→ Material for the task:
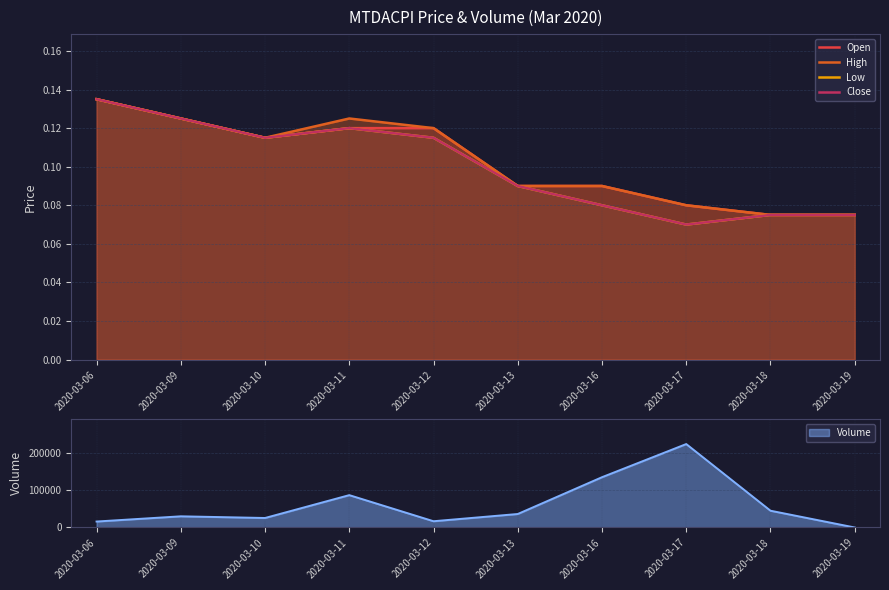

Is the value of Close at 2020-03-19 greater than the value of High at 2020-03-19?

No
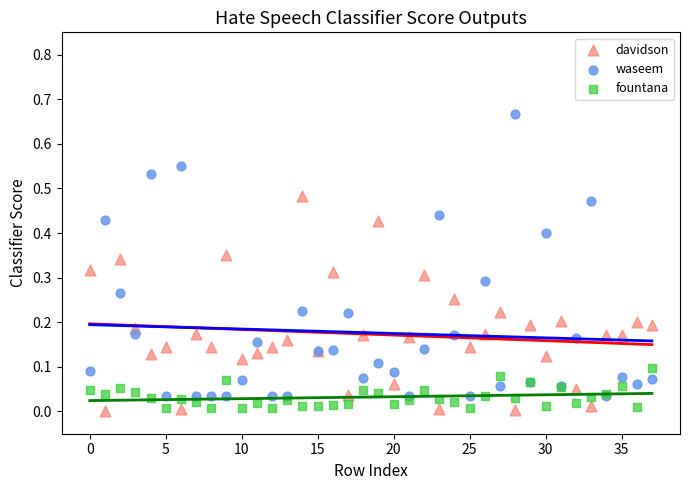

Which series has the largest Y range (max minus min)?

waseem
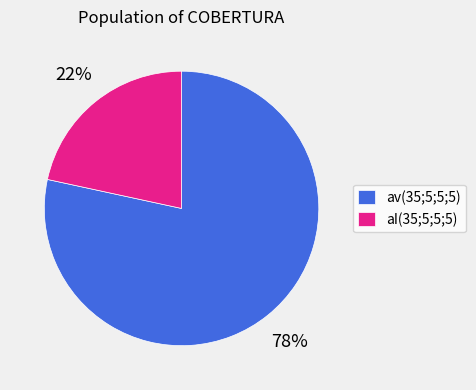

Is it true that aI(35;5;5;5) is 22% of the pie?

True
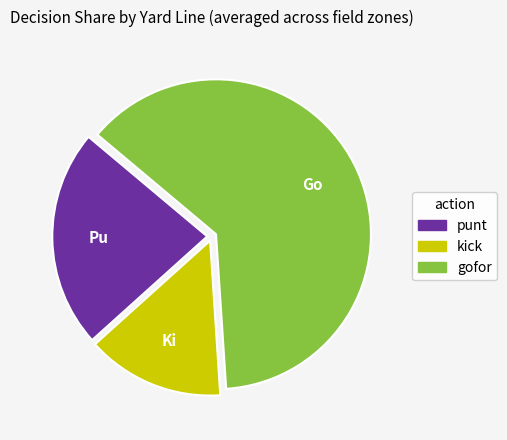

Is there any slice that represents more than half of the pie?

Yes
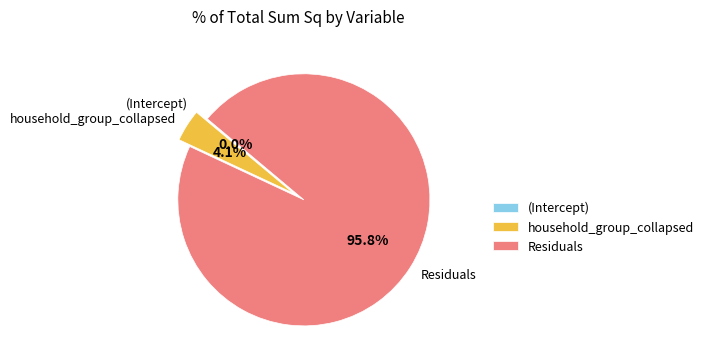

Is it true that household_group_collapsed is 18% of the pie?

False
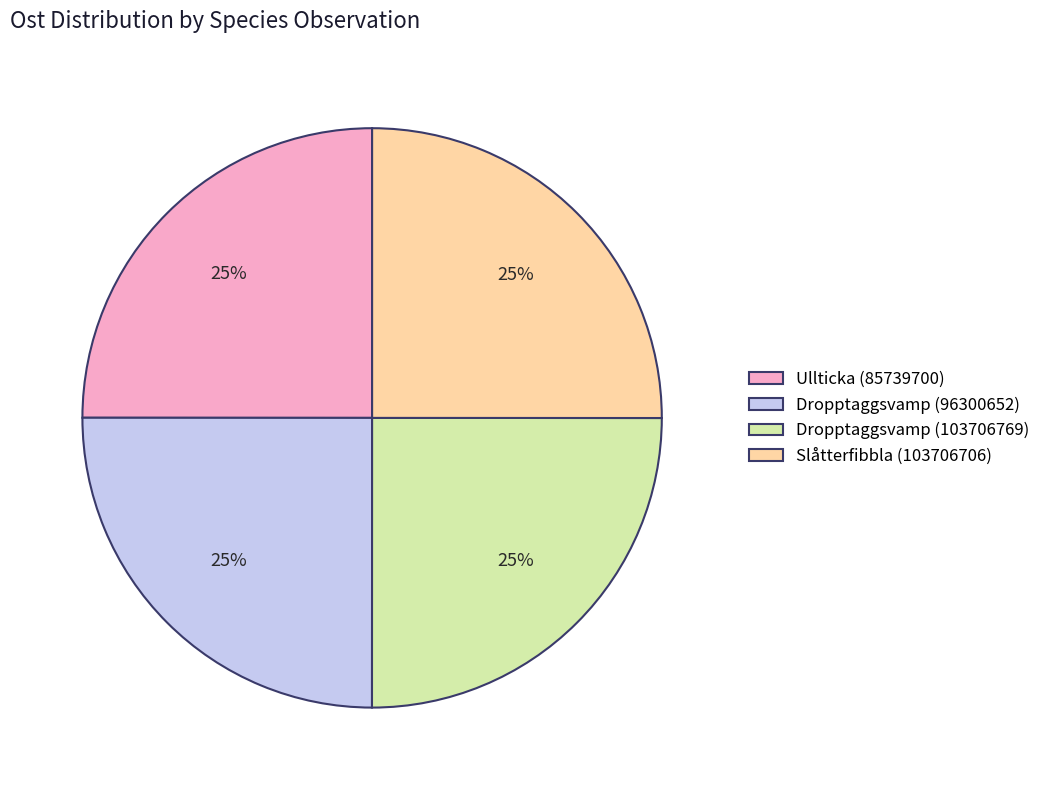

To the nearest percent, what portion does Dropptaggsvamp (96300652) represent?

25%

* * *

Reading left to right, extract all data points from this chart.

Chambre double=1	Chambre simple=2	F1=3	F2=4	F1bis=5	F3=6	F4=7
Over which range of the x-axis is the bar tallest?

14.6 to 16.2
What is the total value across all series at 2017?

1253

---

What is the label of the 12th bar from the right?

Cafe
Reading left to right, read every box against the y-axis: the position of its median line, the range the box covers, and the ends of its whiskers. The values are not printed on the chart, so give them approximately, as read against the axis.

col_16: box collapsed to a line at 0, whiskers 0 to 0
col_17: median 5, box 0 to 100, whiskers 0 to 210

→ What you have to do: Reproduce the entries word for word, from the line with "Is the value" up to and including the line with "Is there any", omitting the pictures.

→ Task solution:
Is the value of Close at 2020-03-19 greater than the value of High at 2020-03-19?

No

Which series has the largest Y range (max minus min)?

waseem

Is it true that aI(35;5;5;5) is 22% of the pie?

True

Is there any slice that represents more than half of the pie?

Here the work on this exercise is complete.